WHAT YOU SHOULD DO
In the data below, find the line that contains "List each element's type and" and the line that contains "Page size: 1275x1650.". Copy both, plus every line between them, exactly.

┌──

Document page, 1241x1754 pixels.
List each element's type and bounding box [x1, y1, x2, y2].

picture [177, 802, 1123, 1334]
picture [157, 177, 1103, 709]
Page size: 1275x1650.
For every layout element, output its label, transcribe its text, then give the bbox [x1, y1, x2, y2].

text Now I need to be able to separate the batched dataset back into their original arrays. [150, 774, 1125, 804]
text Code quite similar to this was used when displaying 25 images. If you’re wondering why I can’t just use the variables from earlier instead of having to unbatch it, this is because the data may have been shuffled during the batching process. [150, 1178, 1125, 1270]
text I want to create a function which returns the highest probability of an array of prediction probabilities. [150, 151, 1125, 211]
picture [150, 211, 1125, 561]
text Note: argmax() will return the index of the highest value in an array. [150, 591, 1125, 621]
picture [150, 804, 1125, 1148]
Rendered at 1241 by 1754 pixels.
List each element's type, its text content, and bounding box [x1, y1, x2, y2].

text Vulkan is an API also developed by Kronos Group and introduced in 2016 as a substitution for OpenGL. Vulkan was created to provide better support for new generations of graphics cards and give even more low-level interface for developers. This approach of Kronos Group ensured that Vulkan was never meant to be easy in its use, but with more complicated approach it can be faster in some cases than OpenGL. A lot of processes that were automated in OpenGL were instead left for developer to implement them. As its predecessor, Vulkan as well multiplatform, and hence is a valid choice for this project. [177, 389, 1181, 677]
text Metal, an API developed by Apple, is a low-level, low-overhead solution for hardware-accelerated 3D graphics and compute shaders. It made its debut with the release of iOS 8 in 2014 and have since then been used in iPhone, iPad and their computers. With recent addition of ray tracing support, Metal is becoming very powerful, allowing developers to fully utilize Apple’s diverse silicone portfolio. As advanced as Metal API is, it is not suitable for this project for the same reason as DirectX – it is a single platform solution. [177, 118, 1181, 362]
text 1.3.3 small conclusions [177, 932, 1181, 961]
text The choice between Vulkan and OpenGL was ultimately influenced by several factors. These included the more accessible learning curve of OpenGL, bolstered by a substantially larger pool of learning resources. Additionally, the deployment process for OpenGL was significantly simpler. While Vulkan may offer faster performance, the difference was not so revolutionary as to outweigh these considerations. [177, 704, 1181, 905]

└──

EXPECTED OUTPUT
List each element's type and bounding box [x1, y1, x2, y2].

picture [177, 802, 1123, 1334]
picture [157, 177, 1103, 709]
Page size: 1275x1650.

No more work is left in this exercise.